Because we came to the Film Archive, we have the opportunity to walk through history through replica buildings and the replica of the peep show projector, including the replica movie theater in the era when movie screenings were cheap entertainment. You can watch it with just one copper coin, which is different from today, where movies have become expensive entertainment.
Thai Film Museum.
Looking at the clock on the mobile screen, the numbers indicate that it is exactly 2:00 PM, the time to visit the Thai Film Museum that I reserved. This time, the lecture is given by Nong Jam, a beautiful girl from the Thai Film Museum. As for the entrance ticket, you can reserve it, but I don't know if I can reserve Nong Jam in my heart - Ha.

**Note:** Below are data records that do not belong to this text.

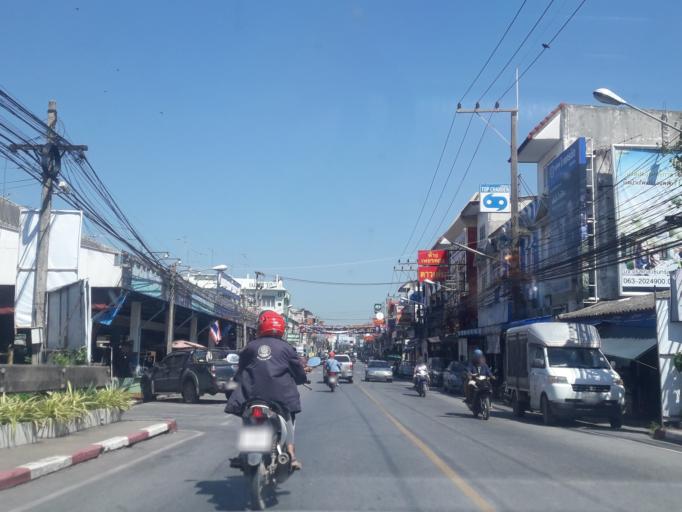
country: TH
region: Sara Buri
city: Nong Khae
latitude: 14.3407
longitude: 100.8669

The size of the museum is small, but the items in the museum are great. Most of them are valuable items in the Thai film industry, whether it is the Golden Swan Award or the Phra Surasawadee Award, which the recipients donated.
In addition, some are props from various movies such as Nang Nak, Ongkulimal, Friend, and other Thai movies, including a replica of the scene in the movie Hotel of Hell by the great director, Khun Rat Pestunji, which is the highlight of the Thai Film Museum. Walking around in the museum, listening to Nong Jam's sweet narration.
Listening to it makes me feel drowsy - Ha.
The museum tells the story of Thai films from various eras of filmmaking, from filming, film developing, adding subtitles, and taking visitors to a small movie theater full of dreams, as well as a screening room and film dubbing.
And with the content narrated by Nong Jam, the beautiful girl from the Film Archive, those interested in the history of the reign of King Rama V, like me, gained additional knowledge that I never knew before, that His Majesty was the first Thai person to see a movie when he traveled abroad, and was also the first Thai person to be recorded in motion picture form. If I hadn't come to listen to Nong Jam's narration in the Thai Film Museum, I wouldn't have known about this.
In addition, the National Film Archive Salaya also has other exhibitions such as mobile movie theaters, movie parades, skirt movies, and the movie train of the
Royal Railway Department, which if you read the name and are wondering, I won't reveal it here.
Please come and visit and experience it for yourself.